Since I goofed up and posted when I shouldn't have earlier I am restarting this poll. 

Rob is willing to host the meeting on the 28th at 2pm at his house in Cincinnati if there are enough people willing to attend. Turnout at the last couple of meetings has been very low but that is to be expected during the summer months. 

I will delete the other thread I started since I mistakenly posted it before hearing back from Rob about hosting the meeting.
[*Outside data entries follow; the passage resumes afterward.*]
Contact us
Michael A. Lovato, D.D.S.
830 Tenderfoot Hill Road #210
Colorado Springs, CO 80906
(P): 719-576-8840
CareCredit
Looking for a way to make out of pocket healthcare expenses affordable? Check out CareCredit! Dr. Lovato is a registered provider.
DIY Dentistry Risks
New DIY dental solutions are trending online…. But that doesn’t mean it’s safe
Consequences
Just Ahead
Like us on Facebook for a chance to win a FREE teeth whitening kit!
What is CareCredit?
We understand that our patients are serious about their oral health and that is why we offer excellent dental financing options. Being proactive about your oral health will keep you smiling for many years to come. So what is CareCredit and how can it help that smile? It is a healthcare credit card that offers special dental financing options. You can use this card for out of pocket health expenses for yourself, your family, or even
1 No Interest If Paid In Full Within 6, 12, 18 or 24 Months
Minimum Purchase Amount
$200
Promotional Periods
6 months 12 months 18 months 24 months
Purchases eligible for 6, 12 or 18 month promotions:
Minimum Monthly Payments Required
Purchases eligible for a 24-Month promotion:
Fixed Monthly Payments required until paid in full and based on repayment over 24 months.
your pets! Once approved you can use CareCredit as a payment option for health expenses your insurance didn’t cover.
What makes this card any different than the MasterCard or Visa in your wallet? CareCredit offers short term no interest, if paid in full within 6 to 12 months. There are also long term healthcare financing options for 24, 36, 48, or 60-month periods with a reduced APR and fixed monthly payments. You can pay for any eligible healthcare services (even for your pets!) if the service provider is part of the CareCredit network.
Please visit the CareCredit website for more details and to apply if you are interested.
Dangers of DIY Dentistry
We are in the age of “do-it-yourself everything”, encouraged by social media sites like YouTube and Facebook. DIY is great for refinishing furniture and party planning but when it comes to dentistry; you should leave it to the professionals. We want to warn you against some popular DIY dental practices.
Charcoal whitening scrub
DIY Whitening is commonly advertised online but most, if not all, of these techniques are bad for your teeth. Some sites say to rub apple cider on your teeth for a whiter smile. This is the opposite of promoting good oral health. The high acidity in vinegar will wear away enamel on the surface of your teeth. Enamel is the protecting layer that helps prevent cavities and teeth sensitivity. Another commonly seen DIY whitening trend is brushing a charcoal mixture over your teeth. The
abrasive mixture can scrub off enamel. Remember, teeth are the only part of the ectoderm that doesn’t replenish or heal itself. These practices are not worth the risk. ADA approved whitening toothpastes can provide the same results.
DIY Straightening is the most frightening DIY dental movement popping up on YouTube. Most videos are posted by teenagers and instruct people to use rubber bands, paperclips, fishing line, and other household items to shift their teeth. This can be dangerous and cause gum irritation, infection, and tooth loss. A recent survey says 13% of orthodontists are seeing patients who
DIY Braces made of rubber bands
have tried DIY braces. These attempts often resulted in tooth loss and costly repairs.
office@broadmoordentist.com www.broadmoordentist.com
I definately cannot attend the July meeting since I am in class for the next 6 weekends. August may be a possibility but I will have to wait and see how the classes go.


----------



## evercl92 (Aug 14, 2006)

What city is Rob's house located in?


----------



## MatPat (Mar 22, 2004)

Rob is in Cinci just past the 275/71 junction.


----------



## Rob Tetrazona (Jun 21, 2005)

Since it looks like so few can make it to this month's meeting, I can't justify hosting it at my house. Hopefully, attendance will pick back up again in a meeting or two. Sorry.


----------



## jonathan03 (Oct 20, 2005)

Just wondering if we are having a meeting at an alternate location? Could you let us know as soon as possible? Thanks.


----------



## MatPat (Mar 22, 2004)

I'm not really sure Jonathan. I can't make this month's meeting since I am in class so I'll leave it up to those who can make the meeting to decide on an alternate location. I think Allen was the only one who can make this month's meeting. 

If you want to set something up for a Meeting at B-dubs or something like that you are more than welcome to set it up


----------



## PAINKILLER1009 (Jan 3, 2007)

mmmmm....chicken wings n beer.


----------